In the mix of darkness and light, faith can be deepened or lost. At this point on their life journey older adults are asking hard questions. Who am I now that I am no longer working, or that I am alone? What comes after this life? What is the meaning of suffering? How can I reconcile what I had hoped to accomplish in life, but did not? These are profoundly spiritual questions that go to the heart of our Catholic faith, a faith that provides meaning to grief and loss, suffering, reconciliation, death, and eternity.
Research from The Center for Applied Research in the Apostolate (CARA), in its recent studies of Catholic practice, shows that older adults are more inclined to attend and practice their faith than younger generation. The spiritual exercises of aging take reflection; and reflection takes time. The later years can provide both.
Elders look to the Church for direction and companionship on this last leg of their spiritual journey. Being true to the original vision of family ministry established in the early 1980s, we continue to listen to those who are experiencing this stage of life and listen to the research about future social, financial, and health trends that affect our aging families. We recognize the value of like to like ministry among elders as we have with the engaged, married, divorced, etc.
In addition, the U.S. Bishops and some dioceses have created plans that will guide pastoral ministers in assisting older Catholics in realizing the full potential of their later years. Family ministers and parishes have begun the effort by gathering widows and widowers for bereavement programs and providing support for caregivers. Many parishes offer faith formation and personal enrichment opportunities for older adults, including them in intergenerational programs and also allowing them space for gathering around their own later life issues. Parishes have long provided opportunities for elders to use their experience and gifts as sponsors for RCIA, marriage preparation or other parish or community programs.
Local retreat centers are good collaborators in offering classes and spiritual enrichment for the later years. The experience of aging, whether one grows older alone or with a married partner, is one of change. This is not something new. Change is essential to life and to spiritual growth. The spirituality of aging is about the transformative nature of change. That is true of every life transition. For followers of Christ, the dying and rising is embedded into everyday lived experience of loss and of new life.

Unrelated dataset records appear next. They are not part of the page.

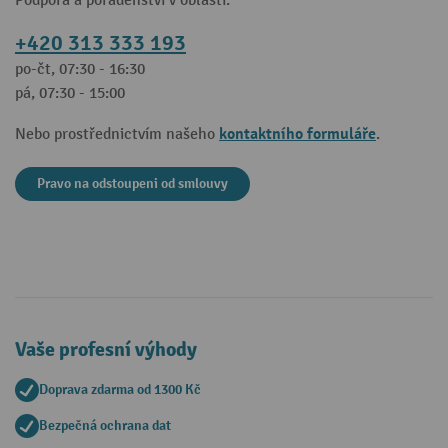
Podpora a poradenství v oblasti:
+420 313 333 193
po-čt, 07:30 - 16:30
pá, 07:30 - 15:00
kontaktního formuláře
Nebo prostřednictvím našeho
.
Pravo na odstoupeni od smlouvy
Vaše profesní výhody
Doprava zdarma od 1300 Kč
Bezpečná ochrana dat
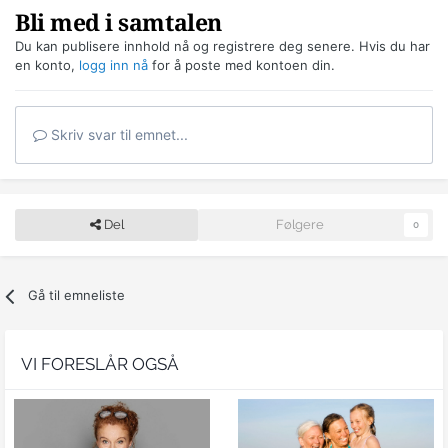
Bli med i samtalen
Du kan publisere innhold nå og registrere deg senere. Hvis du har
en konto,
logg inn nå
for å poste med kontoen din.
Skriv svar til emnet...
Del
Følgere
0
Gå til emneliste
VI FORESLÅR OGSÅ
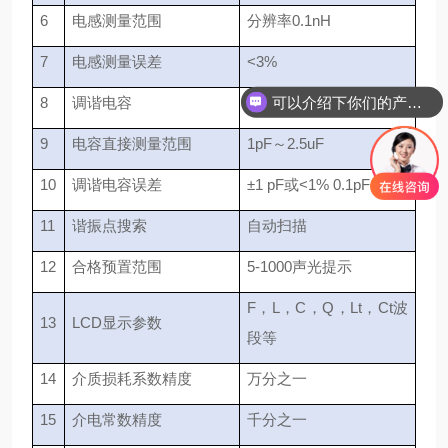
6
电感测量范围
分辨率0.1nH
7
电感测量误差
<3%
可以介绍下你们的产品么
8
调谐电容
主电容30-540pF
9
电容直接测量范围
1pF～2.5uF
10
调谐电容误差
±1 pF或<1% 0.1pF
11
谐振点搜索
自动扫描
12
合格预置范围
5-1000声光提示
F，L，C，Q，Lt，Ct波
13
LCD显示参数
段等
14
介质损耗系数精度
万分之一
15
介电常数精度
千分之一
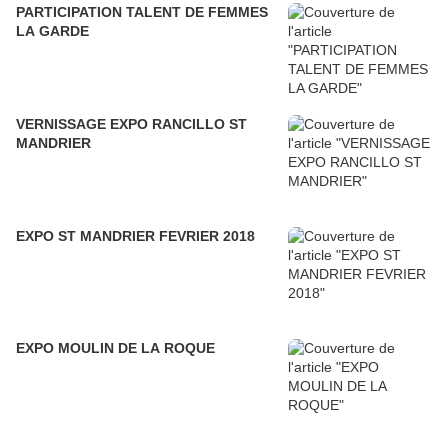
PARTICIPATION TALENT DE FEMMES
LA GARDE
VERNISSAGE EXPO RANCILLO ST
MANDRIER
EXPO ST MANDRIER FEVRIER 2018
EXPO MOULIN DE LA ROQUE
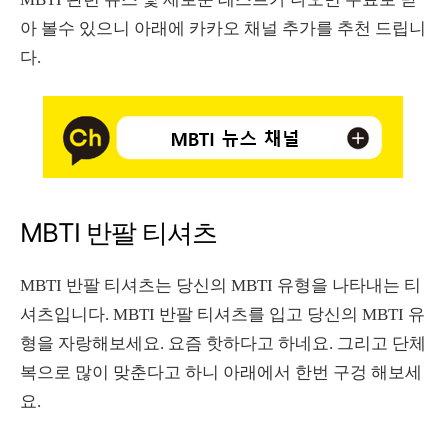
아 볼수 있으니 아래에 카카오 채널 추가를 추천 드립니
다.
MBTI 반팔 티셔츠
MBTI 반팔 티셔츠는 당신의 MBTI 유형을 나타내는 티
셔츠입니다. MBTI 반팔 티셔츠를 입고 당신의 MBTI 유
형을 자랑해보세요. 요즘 핫하다고 하네요. 그리고 단체
복으로 많이 맞춘다고 하니 아래에서 한번 구겅 해보세
요.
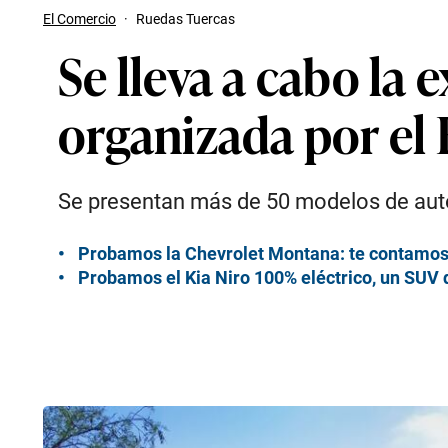
El Comercio
·
Ruedas Tuercas
Se lleva a cabo la
organizada por el
Se presentan más de 50 modelos de autos
Probamos la Chevrolet Montana: te contamos 
Probamos el Kia Niro 100% eléctrico, un SUV q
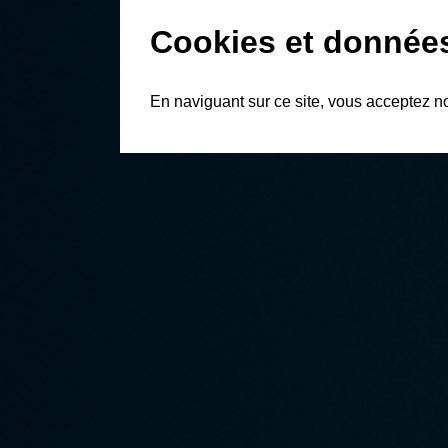
Cookies et donnée
En naviguant sur ce site, vous acceptez n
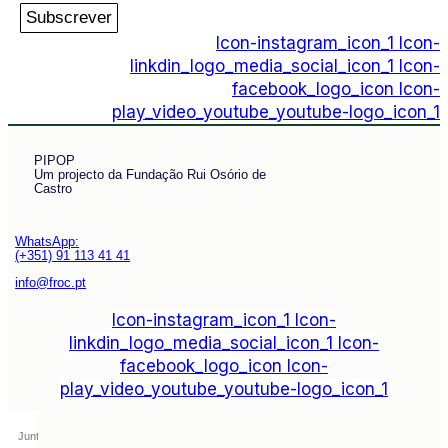
Subscrever
Icon-instagram_icon_1
Icon-
linkdin_logo_media_social_icon_1
Icon-
facebook_logo_icon
Icon-
play_video_youtube_youtube-logo_icon_1
PIPOP
Um projecto da Fundação Rui Osório de
Castro
WhatsApp:
(+351) 91 113 41 41
info@froc.pt
Icon-instagram_icon_1
Icon-
linkdin_logo_media_social_icon_1
Icon-
facebook_logo_icon
Icon-
play_video_youtube_youtube-logo_icon_1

Aging places before us great challenges and opportunities for deepening faith in the paschal mystery Jesus continued from page 1 Christ. When faced with the normal developmental losses of later life; the memory failing a bit, the body weakening, the loss of loved ones, are elders able to see the new possibilities, the “freedoms from” that result from loss?
It isn’t change itself that is the spiritual stumbling block, it is the attitude toward such later-life changes that can bring happiness and peace. Acceptance leads to transformation, resistance to depression.
As the church welcomes this gray wave into its pews I find Joan Chittister’s attitude an inspiring vision to guide ministry to aging families into the future. In her book, The Gift of Years, she says: “As long as we breathe we have responsibility for the co-creation of the world. We have potential to become wiser, spiritually stronger, more than ever a blessing to our families and to the human family.”